I took the paper from her and folded it and slipped it into my pocket, half of me horrified that she'd injured a book, the other half of me elated that she'd so willingly given me something that clearly meant a lot to her. I liked people like that. People who could part with material possessions with little or no hesitation. Like Tyler Durden. “The things you own end up owning you” and all that.

Grace's house was exactly the type of place I expected her to live. The garden was overgrown, gone to seed, the lawn left to grow wild for some time. The curtains on the windows were drawn and the house itself, which was two stories tall and made of gray brick, seemed to be sagging as if depressed by the weight of the world. In the driveway there was a solitary car, a small white Hyundai with a Strokes decal on the back windshield.

“Stay here,” she said. “I've got to get my car keys.”

I nodded and stood by myself on the front lawn while I waited for her. The car, like everything else about her, was strange. Why did she walk (or hobble, rather) fifteen minutes to school every day if she had a license and a readily available vehicle? Every other senior I knew was desperate for the privilege of driving to the mall or McDonald's during lunch, escaping the confines of the school grounds. And then, in the afternoons, bypassing the bus line and rolling right on home to food and PlayStations and sweet, sweet comfortable sweatpants.

“Do you have your license?” Grace said from behind me. I jumped a little, because I hadn't even heard her come out of the house, but there she was, car keys dangling off her pinkie finger.
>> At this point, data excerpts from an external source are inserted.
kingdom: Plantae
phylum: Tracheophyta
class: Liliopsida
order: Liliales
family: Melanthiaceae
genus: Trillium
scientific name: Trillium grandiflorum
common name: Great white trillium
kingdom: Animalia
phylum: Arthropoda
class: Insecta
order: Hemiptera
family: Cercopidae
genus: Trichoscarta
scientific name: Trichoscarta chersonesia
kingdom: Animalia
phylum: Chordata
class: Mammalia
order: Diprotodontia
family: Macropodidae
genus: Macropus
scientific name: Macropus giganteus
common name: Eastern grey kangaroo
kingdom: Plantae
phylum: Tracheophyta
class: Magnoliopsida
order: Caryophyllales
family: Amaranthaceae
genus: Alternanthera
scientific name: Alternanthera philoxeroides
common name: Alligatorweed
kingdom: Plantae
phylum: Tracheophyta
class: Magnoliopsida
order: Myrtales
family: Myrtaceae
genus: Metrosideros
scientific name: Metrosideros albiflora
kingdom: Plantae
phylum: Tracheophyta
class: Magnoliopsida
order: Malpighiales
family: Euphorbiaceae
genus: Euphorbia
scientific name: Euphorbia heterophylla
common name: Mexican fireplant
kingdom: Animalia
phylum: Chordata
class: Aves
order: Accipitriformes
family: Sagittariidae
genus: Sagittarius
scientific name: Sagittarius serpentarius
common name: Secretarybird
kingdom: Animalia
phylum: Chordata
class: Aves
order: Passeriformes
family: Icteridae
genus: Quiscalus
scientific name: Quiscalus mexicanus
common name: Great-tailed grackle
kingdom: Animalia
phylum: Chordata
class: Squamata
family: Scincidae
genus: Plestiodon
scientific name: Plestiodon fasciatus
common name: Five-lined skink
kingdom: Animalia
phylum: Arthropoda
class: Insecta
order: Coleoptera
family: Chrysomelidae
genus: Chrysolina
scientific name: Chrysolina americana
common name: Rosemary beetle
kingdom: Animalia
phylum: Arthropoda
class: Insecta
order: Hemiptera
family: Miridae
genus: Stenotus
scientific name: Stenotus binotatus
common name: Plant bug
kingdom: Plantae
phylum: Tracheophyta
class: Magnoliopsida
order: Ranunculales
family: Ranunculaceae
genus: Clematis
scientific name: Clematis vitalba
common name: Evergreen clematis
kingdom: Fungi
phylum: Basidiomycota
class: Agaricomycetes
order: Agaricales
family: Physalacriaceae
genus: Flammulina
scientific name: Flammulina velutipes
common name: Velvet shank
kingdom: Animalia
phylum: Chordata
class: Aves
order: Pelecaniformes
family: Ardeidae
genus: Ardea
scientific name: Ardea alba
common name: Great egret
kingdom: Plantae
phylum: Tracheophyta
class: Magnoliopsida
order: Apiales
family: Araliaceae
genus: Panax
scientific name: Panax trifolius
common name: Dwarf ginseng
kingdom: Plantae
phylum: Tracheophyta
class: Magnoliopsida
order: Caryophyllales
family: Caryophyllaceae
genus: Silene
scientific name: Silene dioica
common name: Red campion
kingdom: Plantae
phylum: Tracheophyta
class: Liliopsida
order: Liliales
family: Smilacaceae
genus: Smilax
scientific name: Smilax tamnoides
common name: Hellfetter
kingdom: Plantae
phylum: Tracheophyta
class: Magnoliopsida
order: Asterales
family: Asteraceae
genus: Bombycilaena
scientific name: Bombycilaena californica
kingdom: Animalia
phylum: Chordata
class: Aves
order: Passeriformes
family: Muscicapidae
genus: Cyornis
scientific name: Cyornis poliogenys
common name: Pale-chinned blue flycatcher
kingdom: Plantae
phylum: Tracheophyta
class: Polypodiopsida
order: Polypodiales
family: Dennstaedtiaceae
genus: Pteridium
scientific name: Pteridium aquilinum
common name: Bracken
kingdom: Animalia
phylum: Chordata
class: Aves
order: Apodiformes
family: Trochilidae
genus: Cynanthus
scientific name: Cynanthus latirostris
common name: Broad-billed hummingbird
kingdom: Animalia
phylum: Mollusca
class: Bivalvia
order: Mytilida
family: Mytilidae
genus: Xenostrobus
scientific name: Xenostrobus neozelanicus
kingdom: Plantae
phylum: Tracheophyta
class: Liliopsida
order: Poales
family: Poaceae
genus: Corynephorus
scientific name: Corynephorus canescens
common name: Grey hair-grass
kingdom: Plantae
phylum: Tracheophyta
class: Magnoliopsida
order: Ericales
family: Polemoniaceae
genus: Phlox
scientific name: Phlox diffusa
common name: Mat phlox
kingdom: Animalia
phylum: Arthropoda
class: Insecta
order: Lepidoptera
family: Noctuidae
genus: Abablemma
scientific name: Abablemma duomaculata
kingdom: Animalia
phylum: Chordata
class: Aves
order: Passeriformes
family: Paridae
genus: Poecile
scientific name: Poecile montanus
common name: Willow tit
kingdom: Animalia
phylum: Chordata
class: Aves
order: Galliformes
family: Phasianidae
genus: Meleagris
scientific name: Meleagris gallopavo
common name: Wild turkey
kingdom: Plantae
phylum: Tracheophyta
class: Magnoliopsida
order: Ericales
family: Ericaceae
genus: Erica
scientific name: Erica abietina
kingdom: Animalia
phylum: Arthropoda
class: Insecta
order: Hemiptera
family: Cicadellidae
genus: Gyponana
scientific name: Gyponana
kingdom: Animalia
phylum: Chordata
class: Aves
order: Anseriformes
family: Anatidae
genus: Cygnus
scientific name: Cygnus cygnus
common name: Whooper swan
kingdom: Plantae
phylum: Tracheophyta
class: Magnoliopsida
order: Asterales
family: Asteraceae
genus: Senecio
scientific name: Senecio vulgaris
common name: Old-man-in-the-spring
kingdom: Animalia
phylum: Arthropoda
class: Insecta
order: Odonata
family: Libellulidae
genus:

These, too, had Strokes paraphernalia attached to them. I'd never really listened to their stuff before, but I made a mental note to look them up on Spotify when I got home.

“Uh, yeah, actually. I got it a couple of months ago, but I don't have a car yet.”

“Good.” She threw me the keys and walked to the passenger side of the car and pulled out her phone. After twenty seconds or so, she looked up from her screen, her eyebrows raised. “Well? Are you going to unlock the car or not?”